Your assignment ▸ What number of lines in the entries below include the string "Create"? Respond with that number alone.
-- Input material follows --
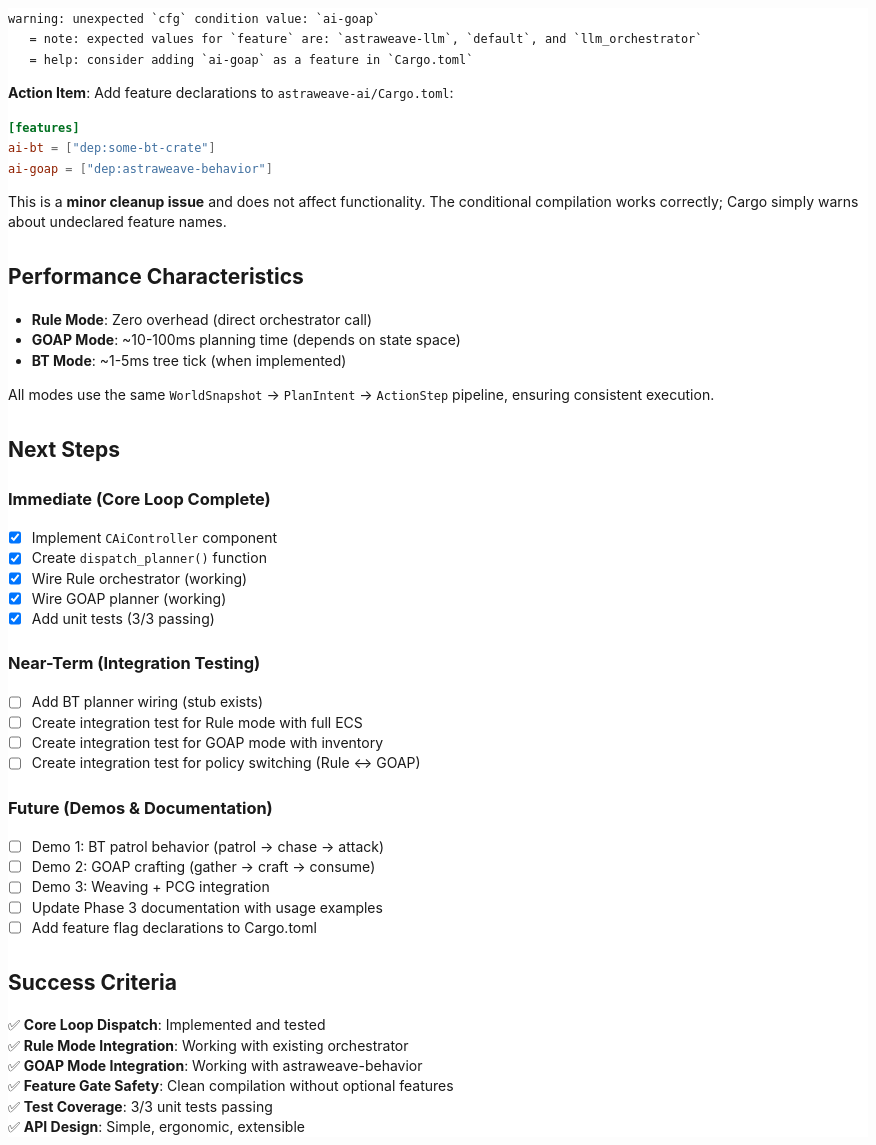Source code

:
 ```
warning: unexpected `cfg` condition value: `ai-goap`
   = note: expected values for `feature` are: `astraweave-llm`, `default`, and `llm_orchestrator`
   = help: consider adding `ai-goap` as a feature in `Cargo.toml`
```

**Action Item**: Add feature declarations to `astraweave-ai/Cargo.toml`:
```toml
[features]
ai-bt = ["dep:some-bt-crate"]
ai-goap = ["dep:astraweave-behavior"]
```

This is a **minor cleanup issue** and does not affect functionality. The conditional compilation works correctly; Cargo simply warns about undeclared feature names.

## Performance Characteristics

- **Rule Mode**: Zero overhead (direct orchestrator call)
- **GOAP Mode**: ~10-100ms planning time (depends on state space)
- **BT Mode**: ~1-5ms tree tick (when implemented)

All modes use the same `WorldSnapshot` → `PlanIntent` → `ActionStep` pipeline, ensuring consistent execution.

## Next Steps

### Immediate (Core Loop Complete)
- [x] Implement `CAiController` component
- [x] Create `dispatch_planner()` function
- [x] Wire Rule orchestrator (working)
- [x] Wire GOAP planner (working)
- [x] Add unit tests (3/3 passing)

### Near-Term (Integration Testing)
- [ ] Add BT planner wiring (stub exists)
- [ ] Create integration test for Rule mode with full ECS
- [ ] Create integration test for GOAP mode with inventory
- [ ] Create integration test for policy switching (Rule ↔ GOAP)

### Future (Demos & Documentation)
- [ ] Demo 1: BT patrol behavior (patrol → chase → attack)
- [ ] Demo 2: GOAP crafting (gather → craft → consume)
- [ ] Demo 3: Weaving + PCG integration
- [ ] Update Phase 3 documentation with usage examples
- [ ] Add feature flag declarations to Cargo.toml

## Success Criteria

✅ **Core Loop Dispatch**: Implemented and tested  
✅ **Rule Mode Integration**: Working with existing orchestrator  
✅ **GOAP Mode Integration**: Working with astraweave-behavior  
✅ **Feature Gate Safety**: Clean compilation without optional features  
✅ **Test Coverage**: 3/3 unit tests passing  
✅ **API Design**: Simple, ergonomic, extensible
-- Input material concluded --
Exercise result ▸ 4